It’s the day before Thanksgiving and everything is wrong. It’s obvious that I can no longer say nothing. It’s obvious that I can no longer be ignorant. So, Ferguson.
I was walking to City Hall on my way home Monday night when I cluelessly walked into a protest trying to get to the subway line. I was thinking, huh, that’s a lot of people waiting to go ice skating, how peculiar… Then I was amongst the crowd and, still unaware of what was happening, figured I.. should.. go. I found out shortly afterwards, thanks to Instagram and Twitter, that yet another injustice has been made in the way of civil rights and race relations and police relations and everything else this case pours into.
Now I’m in Atlanta, spending the holiday with my fam, and what’s on the television? A report of 24 protesters getting arrested last night downtown.

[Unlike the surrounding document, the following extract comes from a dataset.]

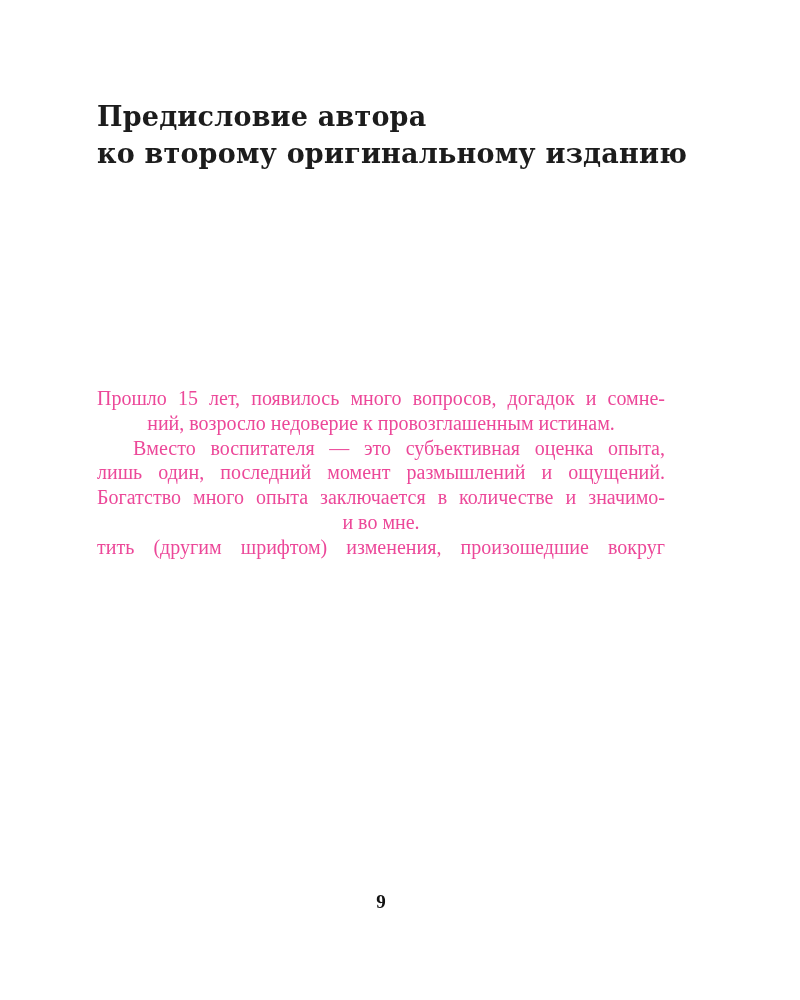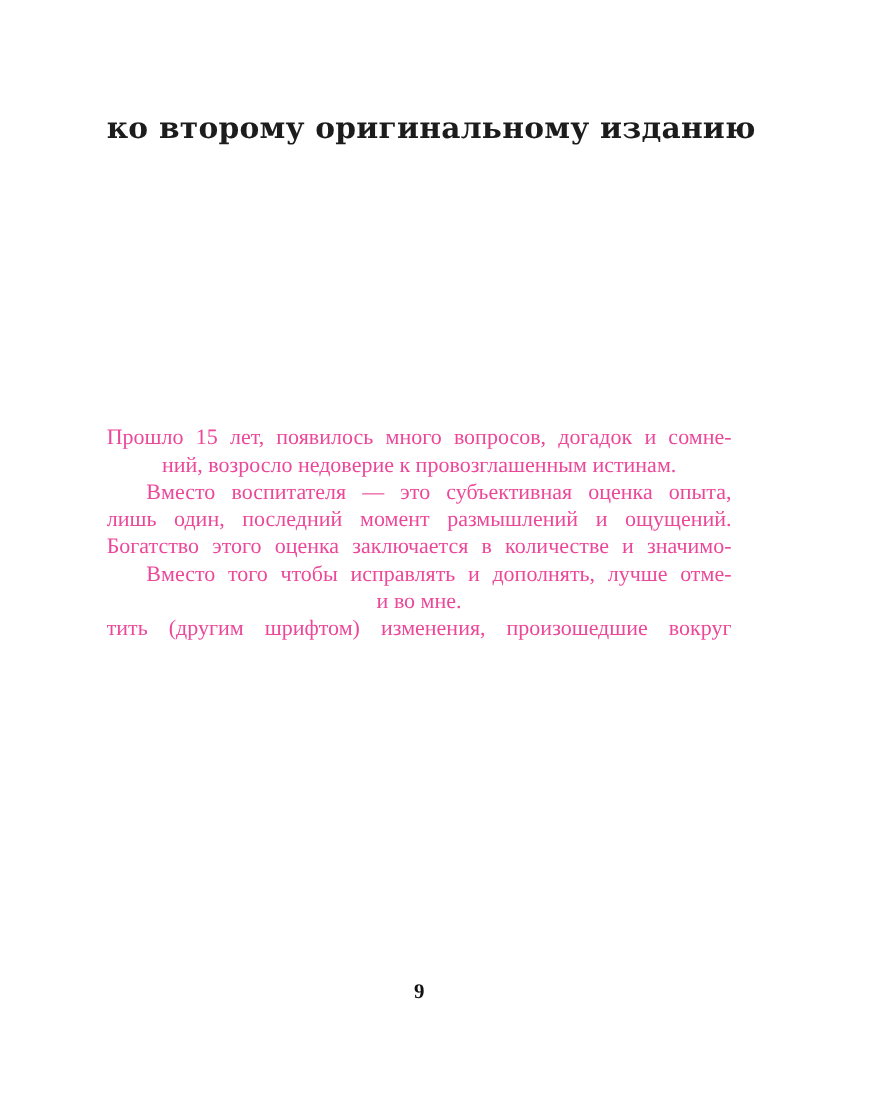"Предисловие автора" div { html: none -> <div>Предисловие автора</div> }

So no selfifes today, coffee can wait, tirades aside, America you have my attention. And I admit I’ve held tight to my little bubble in the World Wide Web where everything is all about me and oh my God cats, instead of directing my focus to the disarray that is the world. Because that’s hella depressing and I’ve got too much being fabulous to be worried about all that. If it’s any consolation, the ignorance has not been blissful at all. My chi has been irreversibly disrupted, and it’s time to do something. So forgive me, please.
One thing I will not do. I will not join in the yelling of the angry un/mis-informed. I have a lot of reading ahead of me, because I’ve heard too much contradicting banter about the topic, and I don’t know what is what. But I feel called to do something, and while I shamefully know little detail of the Michael Brown case, what does make sense to me through my ignorance is that change needs to be made.

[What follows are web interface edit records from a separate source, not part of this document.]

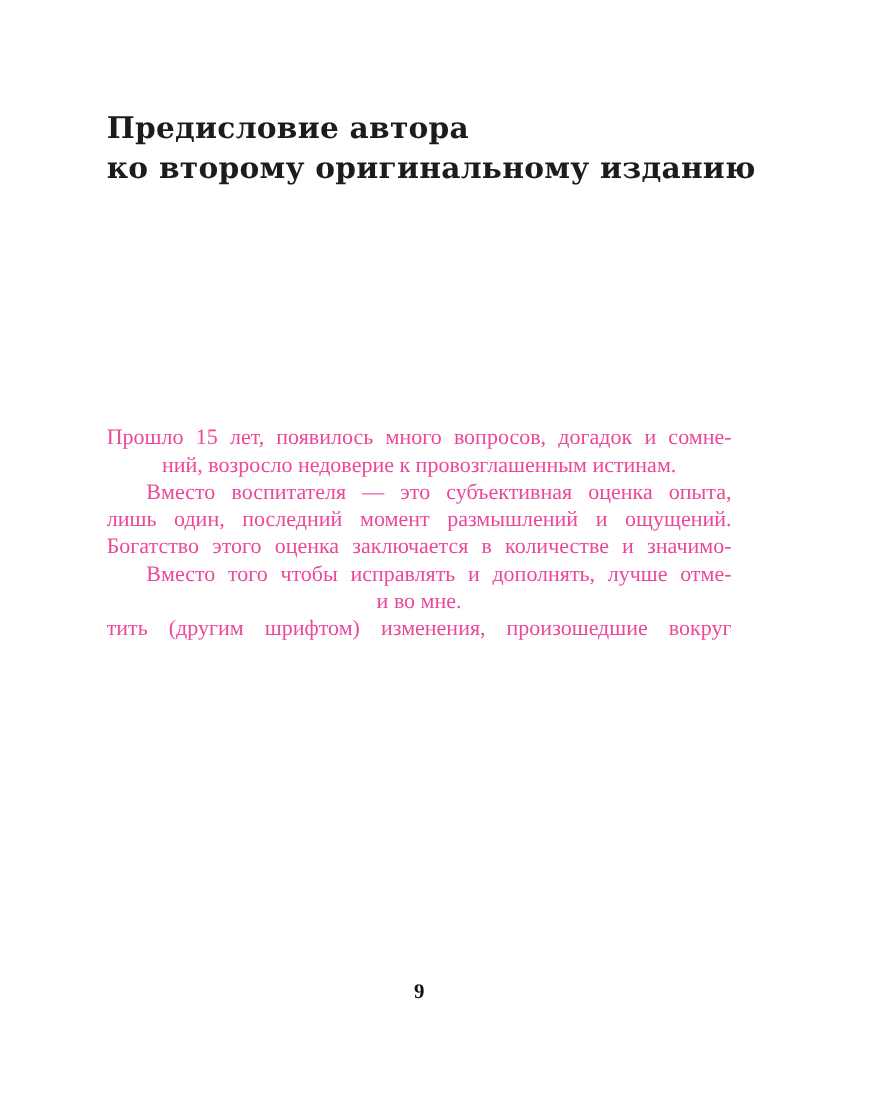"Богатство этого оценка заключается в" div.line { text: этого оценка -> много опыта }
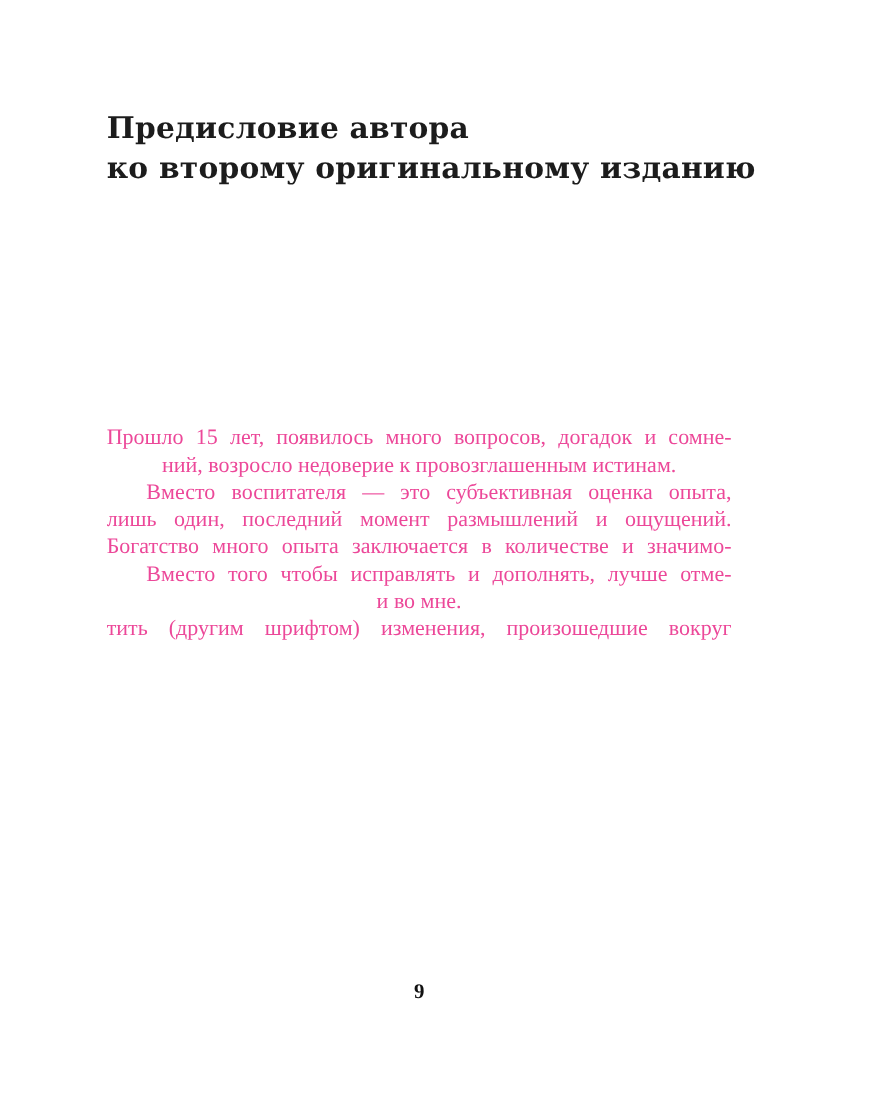"Вместо того чтобы исправлять и" div.line { html: <div>Вместо того чтобы исправлять и дополнять, лучше отме-</div> -> none }
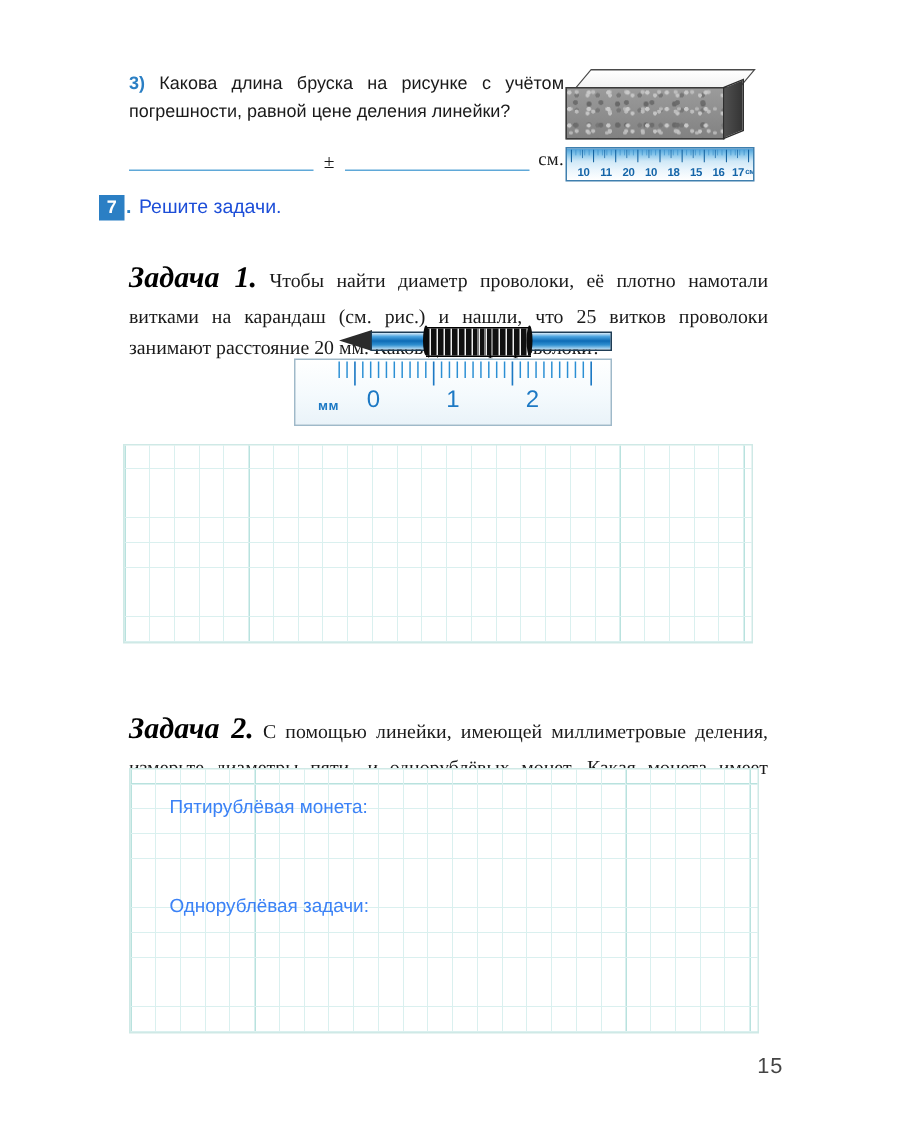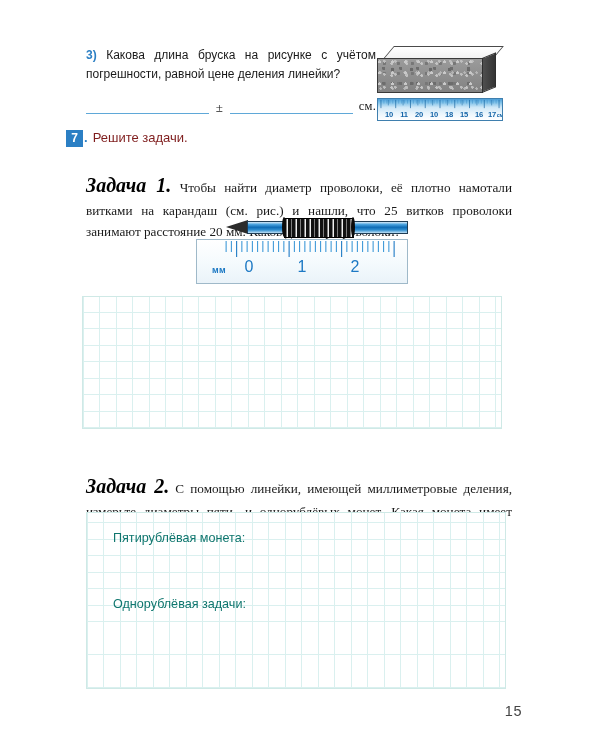"Решите задачи." #ex7-label { color: #7f1d1d -> #1d4ed8 }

I’m sure protesting does…something. I, personally don’t see the effect. Enlighten me, please. But I do find great power in words. So somebody tell me where I can direct my words to enact change. Like demanding policies for this country’s police force to have body cameras on the job, or some other way to hold them accountable for their actions.
We’re mad. Cool. Yell about it. Tweet about it. Hashtag the hell out of it. Awesome. But can we channel all of that into something feasible, for Mike Brown and every case like him? Something constructive. Let’s not Occupy this jawn. We’re going to really do something.
More on this when I’m all research-ed up, and I encourage you to do your own reading as well. Until then, Happy Thanksgiving. Things are bleak, but there is much to be thankful for. Don’t lose sight!